What Rock Health Offers
  • $20,000 startup grant to each team + access to capital
  • Support from the Mayo Clinic Center for Innovation and Cincinnati Children's Hospital
  • Mentorship and workshops from experts in design, health policy, lean startup methodology, financing, and more
  • Office space in Silicon Valley
  • Office hours with startup counsel lawyer Michael Esquivel and legal workshops with the Fenwick team
  • Branding, design, social and PR strategy from their in-house Creative Director
  • Business plan and revenue model creation
  • A passionate community of like-minded individuals solving meaningful problems
Partners

Rock Health has strategic partnerships spanning a broad spectrum of leading-edge collaborators in medicine, software development, telecommunications, venture capital and policy — channeling an unprecedented level of health care and development resources to seed-stage entrepreneurs.

Rock Health’s investors include Accel Partners, Mohr Davidow Ventures, Aberdare Ventures, New Enterprise Associates, the California HealthCare Foundation, Fenwick & West LLP, Microsoft HealthVault, Nike and Qualcomm. Rock Health is building an expansive network of medical partners, led by the Mayo Clinic and Cincinnati Children’s Hospital

Here is the press release updated 04/02/2011 

Techies' Rock Health Fund Is Ready to Roll

Frustrated by the many problems besetting health care, a number of big-name techies on Friday announced the opening of a tech incubator aimed at bringing the developer mentality to bear on the industry. 

The Rock Health Fund -- the brainchild of blogger Halle Tecco -- is accepting applications from startups offering tech-driven fixes to health care. 

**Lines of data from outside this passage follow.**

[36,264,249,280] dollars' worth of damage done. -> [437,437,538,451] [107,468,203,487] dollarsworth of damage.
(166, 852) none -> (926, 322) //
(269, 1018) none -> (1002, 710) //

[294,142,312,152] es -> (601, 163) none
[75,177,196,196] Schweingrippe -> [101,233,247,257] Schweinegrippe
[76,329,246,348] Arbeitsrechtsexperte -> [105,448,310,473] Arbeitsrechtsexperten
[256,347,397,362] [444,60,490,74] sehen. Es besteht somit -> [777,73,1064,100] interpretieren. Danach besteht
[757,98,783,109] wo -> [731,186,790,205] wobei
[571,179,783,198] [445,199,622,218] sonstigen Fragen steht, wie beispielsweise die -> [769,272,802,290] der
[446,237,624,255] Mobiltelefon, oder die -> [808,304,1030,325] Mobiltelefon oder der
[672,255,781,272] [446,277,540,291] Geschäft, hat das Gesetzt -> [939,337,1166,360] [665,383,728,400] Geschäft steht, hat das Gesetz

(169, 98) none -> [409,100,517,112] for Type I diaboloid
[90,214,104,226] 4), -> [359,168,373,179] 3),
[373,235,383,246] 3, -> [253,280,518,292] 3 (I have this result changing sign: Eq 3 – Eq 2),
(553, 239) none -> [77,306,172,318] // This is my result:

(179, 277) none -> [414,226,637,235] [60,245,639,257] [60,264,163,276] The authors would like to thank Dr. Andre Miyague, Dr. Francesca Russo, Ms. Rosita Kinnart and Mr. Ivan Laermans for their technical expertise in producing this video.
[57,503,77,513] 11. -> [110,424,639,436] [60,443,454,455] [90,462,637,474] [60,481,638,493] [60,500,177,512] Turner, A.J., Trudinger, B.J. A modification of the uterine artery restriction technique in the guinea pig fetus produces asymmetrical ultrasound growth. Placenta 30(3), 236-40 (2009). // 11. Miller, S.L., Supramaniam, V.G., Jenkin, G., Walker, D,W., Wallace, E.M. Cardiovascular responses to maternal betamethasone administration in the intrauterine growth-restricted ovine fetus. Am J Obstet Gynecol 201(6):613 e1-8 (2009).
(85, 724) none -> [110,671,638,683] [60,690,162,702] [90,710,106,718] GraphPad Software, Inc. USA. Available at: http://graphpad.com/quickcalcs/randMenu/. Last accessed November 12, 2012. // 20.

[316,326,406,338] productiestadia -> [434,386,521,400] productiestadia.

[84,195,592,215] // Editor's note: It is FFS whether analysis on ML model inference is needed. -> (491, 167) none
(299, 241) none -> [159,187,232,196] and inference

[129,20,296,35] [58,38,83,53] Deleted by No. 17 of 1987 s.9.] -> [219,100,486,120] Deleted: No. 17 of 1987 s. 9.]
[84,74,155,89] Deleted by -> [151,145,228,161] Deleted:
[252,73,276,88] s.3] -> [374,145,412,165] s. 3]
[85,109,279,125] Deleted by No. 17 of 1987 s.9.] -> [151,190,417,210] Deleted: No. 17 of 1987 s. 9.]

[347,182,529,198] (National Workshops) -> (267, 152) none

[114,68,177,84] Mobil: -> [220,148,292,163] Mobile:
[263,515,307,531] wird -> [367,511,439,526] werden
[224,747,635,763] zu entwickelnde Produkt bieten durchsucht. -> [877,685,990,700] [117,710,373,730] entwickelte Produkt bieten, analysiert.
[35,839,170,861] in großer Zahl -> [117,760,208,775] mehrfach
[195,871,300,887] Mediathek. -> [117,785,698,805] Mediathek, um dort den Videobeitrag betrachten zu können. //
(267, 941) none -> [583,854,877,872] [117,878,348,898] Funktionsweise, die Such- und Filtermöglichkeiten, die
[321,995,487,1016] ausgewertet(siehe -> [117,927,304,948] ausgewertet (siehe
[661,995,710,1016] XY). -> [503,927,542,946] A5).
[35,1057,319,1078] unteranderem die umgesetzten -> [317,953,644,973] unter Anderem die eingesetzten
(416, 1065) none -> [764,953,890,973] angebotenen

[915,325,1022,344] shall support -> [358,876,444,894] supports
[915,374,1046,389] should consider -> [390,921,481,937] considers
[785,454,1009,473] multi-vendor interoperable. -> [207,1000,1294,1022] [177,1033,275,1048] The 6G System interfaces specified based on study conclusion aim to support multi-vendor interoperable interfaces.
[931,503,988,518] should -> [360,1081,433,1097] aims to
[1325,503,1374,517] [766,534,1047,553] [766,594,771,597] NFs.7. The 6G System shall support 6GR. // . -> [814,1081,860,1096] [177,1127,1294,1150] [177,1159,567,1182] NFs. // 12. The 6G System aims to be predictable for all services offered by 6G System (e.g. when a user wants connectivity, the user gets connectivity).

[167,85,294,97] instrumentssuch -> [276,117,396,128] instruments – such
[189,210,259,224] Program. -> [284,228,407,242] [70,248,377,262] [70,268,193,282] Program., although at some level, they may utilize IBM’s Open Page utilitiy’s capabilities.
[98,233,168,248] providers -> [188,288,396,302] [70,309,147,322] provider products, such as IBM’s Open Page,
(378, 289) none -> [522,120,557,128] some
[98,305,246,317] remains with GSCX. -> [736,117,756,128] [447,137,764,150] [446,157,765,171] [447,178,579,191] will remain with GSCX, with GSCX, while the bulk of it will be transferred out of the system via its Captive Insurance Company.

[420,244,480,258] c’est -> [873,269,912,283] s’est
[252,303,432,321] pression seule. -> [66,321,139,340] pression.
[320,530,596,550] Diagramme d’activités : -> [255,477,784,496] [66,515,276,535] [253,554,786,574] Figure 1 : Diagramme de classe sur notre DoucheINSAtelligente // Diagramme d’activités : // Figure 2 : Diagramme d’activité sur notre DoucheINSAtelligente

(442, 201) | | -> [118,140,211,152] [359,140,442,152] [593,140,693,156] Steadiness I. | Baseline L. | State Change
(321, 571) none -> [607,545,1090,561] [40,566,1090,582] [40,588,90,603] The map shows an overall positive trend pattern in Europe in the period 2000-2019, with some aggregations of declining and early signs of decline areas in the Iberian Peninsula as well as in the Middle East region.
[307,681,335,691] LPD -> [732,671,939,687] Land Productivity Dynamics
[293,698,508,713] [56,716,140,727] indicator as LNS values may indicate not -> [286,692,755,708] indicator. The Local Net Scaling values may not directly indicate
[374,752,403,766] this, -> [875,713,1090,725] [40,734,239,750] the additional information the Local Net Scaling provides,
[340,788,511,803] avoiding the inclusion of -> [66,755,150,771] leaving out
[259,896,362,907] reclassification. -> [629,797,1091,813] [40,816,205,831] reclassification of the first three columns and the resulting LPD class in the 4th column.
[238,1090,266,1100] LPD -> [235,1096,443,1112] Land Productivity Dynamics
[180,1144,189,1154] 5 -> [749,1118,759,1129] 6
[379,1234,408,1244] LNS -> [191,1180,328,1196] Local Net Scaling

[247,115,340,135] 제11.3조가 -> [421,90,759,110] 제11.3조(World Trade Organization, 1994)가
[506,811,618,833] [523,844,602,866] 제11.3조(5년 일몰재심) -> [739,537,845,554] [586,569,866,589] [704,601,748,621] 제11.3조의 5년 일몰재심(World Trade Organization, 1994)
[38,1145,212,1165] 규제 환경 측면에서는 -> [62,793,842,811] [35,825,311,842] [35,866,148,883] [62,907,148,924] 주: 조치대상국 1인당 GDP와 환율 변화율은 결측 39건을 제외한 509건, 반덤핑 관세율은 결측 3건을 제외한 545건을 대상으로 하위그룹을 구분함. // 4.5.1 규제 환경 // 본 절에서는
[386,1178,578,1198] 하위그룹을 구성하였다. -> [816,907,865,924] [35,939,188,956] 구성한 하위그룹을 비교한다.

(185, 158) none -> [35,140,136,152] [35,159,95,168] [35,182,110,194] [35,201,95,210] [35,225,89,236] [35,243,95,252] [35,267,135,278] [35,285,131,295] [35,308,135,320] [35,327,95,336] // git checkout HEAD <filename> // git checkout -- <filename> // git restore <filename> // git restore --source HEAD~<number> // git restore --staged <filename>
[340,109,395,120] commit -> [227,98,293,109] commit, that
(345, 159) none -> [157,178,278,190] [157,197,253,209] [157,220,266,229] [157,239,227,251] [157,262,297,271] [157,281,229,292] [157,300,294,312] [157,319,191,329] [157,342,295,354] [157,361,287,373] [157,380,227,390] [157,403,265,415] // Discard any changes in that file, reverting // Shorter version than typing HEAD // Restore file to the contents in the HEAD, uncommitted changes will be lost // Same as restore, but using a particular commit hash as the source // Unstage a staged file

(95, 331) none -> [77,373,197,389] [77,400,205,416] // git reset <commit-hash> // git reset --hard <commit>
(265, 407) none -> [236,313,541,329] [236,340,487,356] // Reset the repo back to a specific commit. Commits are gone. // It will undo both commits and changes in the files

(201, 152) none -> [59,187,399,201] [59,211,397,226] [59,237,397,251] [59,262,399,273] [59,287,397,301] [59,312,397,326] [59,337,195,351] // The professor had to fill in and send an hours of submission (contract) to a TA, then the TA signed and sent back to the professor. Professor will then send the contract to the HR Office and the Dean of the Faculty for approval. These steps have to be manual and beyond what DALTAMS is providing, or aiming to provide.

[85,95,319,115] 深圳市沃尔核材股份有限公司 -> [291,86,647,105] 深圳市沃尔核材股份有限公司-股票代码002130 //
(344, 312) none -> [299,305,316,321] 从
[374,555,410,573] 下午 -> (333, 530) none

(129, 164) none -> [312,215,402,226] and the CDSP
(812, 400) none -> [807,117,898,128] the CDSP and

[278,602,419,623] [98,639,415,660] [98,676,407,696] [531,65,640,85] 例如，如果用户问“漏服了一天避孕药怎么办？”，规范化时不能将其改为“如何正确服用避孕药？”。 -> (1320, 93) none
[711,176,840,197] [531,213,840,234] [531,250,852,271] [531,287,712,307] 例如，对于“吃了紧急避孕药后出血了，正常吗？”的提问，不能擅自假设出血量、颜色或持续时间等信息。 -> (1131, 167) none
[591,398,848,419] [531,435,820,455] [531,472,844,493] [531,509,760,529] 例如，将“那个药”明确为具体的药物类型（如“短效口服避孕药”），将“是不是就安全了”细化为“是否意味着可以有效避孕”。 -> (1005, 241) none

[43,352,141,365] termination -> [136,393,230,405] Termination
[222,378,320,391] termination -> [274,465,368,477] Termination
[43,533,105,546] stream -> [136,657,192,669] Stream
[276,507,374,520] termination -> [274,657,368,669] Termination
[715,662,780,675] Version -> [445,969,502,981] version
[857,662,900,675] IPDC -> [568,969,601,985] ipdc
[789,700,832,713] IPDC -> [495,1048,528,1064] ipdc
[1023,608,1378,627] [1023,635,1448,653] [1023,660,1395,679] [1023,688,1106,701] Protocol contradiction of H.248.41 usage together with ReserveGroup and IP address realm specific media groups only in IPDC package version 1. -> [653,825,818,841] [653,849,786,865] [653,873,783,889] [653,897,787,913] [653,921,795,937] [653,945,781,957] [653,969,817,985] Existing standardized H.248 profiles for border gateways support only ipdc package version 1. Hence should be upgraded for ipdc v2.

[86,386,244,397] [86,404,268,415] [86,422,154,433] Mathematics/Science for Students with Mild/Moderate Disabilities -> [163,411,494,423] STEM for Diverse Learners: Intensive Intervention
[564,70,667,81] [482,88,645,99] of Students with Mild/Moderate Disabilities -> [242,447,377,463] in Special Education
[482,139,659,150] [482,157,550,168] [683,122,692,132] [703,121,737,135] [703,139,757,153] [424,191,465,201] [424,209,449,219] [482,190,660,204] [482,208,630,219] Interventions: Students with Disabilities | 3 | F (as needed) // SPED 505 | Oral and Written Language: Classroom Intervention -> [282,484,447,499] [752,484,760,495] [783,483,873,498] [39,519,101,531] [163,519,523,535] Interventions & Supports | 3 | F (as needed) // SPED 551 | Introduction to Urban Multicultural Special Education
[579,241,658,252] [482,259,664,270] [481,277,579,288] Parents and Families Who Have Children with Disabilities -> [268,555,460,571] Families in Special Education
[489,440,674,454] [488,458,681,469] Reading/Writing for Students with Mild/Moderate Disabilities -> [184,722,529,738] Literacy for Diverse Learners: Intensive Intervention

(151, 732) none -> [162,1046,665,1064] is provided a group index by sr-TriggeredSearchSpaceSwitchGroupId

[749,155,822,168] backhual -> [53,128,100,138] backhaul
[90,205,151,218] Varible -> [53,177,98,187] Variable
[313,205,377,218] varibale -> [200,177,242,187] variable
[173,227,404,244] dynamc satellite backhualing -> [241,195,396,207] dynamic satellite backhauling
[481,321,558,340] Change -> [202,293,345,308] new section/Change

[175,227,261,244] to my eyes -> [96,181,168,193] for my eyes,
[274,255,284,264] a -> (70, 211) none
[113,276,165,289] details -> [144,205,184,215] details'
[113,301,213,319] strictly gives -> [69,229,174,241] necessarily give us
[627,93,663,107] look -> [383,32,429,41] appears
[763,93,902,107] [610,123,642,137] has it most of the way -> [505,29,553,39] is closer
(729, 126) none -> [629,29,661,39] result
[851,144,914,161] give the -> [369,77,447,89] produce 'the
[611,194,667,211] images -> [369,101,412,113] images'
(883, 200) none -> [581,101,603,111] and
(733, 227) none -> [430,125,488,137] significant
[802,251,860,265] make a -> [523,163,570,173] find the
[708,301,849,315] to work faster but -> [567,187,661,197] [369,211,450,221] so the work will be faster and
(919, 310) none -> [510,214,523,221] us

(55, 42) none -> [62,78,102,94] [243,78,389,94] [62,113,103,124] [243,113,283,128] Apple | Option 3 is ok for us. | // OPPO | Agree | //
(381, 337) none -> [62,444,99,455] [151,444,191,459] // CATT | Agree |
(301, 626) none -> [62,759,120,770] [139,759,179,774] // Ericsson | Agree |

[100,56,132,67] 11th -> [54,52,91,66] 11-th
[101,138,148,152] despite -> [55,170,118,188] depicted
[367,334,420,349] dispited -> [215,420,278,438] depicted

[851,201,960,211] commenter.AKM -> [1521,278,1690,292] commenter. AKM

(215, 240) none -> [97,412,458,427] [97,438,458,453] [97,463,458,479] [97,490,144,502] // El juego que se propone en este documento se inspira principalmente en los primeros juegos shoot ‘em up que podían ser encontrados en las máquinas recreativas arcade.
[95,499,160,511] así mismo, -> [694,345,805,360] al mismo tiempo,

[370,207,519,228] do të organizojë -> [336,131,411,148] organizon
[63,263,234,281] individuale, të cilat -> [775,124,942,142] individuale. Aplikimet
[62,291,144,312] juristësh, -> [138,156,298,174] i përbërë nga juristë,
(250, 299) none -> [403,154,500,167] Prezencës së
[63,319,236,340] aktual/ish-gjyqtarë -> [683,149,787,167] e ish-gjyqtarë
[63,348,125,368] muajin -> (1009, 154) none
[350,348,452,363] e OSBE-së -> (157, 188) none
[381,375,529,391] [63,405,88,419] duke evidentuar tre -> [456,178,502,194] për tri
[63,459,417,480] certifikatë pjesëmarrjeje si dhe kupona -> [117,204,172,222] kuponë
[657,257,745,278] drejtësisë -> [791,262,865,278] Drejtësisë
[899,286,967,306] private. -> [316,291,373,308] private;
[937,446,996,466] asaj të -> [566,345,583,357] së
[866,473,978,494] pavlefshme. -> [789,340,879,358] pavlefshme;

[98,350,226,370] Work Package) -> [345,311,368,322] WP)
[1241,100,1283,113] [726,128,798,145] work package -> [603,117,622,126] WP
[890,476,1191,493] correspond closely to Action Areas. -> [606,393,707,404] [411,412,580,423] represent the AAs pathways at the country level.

The pitch: Build something useful, and your startup will get mentoring from folks at Accel Partners, Mohr Davidow Ventures, the Mayo Clinic, Microsoft, Twitter, Harvard Business School and more. 

Volunteer mentors already signed on for the project range from Linda Avey, co-founder of genomics firm 23andMe, to Charles Huang, co-inventor of Guitar Hero. They pledge to help promising entrepreneurs every step of the way -- even down to weekly dinners.

"We're creating an environment where entrepreneurs and developers from other sectors can approach problems in health care," said Tecco, who blogs for Forbes.com and the Huffington Post. Her new title at Rock Health is managing director.

Startups will receive a $20,000 stipend, plus free office space and access to Rock Health's medical partners and mentors. Rock Health does not take an equity stake in the startups chosen.

Tecco said the idea is modeled on tech incubators like Mountain View's Y-Combinator, with a key difference: Rock Health is incorporated as a nonprofit, and the venture capital firms backing the project aren't expecting a financial return. (Of course, if successful startups emerge from the incubator, those venture firms will be well-positioned to forge business relationships with them.) 

"Health care cries out for the creative and entrepreneurial talent that has flown so freely into social media," said Patrick Chung, a partner at New Enterprise Associates who calls Rock Health "a Petri dish that will propagate many interesting things."

Huang, who started Guitar Hero with his brother, sold it to Activision and watched it grow into one of the most popular video games in the world, said he's long been interested in ways to apply the principles of gaming to health. His reasoning: People are more likely to do things that are good for them if the activities are fun.

"If I took a bunch of kids out to a grass field and said, 'Let's do wind sprints,' they'd get tired and stop after 20 minutes," he said, "If I tell the same group, 'Let's play tag,' they'll run for an hour."

While he acknowledged that the entrepreneurs themselves might know "a lot more about diabetes or heart disease than I do, I feel like I can say, Let's make the interface more fun.”

Huang said a mutual friend at Accel Partners introduced him to Tecco, whose team will vet applicants and match them with appropriate mentors.

The first incubator "class" will begin in June and run for five months. Startups must be based in San Francisco or agree to relocate there, although organizers stress that applicants from all over the world are welcome.